Convicted bomber Abdelbeset Ali Mohmed al Megrahi, pictured in 1992, has terminal cancer.

Convicted bomber Abdelbeset Ali Mohmed al Megrahi, pictured in 1992, has terminal cancer.

Last week, al Megrahi lodged a "minute of abandonment" with the Scottish Court Service, which is a legal move to drop an appeal. The Scottish Court of Appeal in Edinburgh confirmed Tuesday it had accepted the request.

Analysts say the move may be part of a deal al Megrahi is seeking with Scottish authorities to be released on compassionate grounds.

A compassionate release could allow al Megrahi, who has maintained his innocence, to return to his native Libya.

Megrahi, 57, who is suffering from terminal prostate cancer, is currently serving a life sentence for the bombing of Pan Am flight 103 in 1988 which killed 189 U.S. citizens and 270 people in total.

The court announcement follows increasing pressure from the U.S. for Al Megrahi to remain imprisoned in Scotland.

On Monday, seven U.S. senators wrote to the Scottish government urging that al Megrahi be kept in prison indefinitely.

* [What you will do] In the news excerpt about al Megrahi, what did he file with the Scottish Court Service to drop his appeal?

* [Input data]
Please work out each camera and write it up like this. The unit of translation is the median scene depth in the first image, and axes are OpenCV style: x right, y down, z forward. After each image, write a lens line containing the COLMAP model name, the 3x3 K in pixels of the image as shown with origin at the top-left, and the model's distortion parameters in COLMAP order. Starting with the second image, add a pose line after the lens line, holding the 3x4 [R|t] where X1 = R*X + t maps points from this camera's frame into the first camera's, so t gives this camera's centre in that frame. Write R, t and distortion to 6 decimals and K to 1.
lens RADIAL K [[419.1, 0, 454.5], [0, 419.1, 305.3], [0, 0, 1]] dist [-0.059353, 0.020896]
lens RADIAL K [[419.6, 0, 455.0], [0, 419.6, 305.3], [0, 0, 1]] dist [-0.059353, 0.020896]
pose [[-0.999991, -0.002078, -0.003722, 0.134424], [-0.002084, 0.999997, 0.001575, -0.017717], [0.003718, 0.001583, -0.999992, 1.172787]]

* [Result for this task] A "minute of abandonment."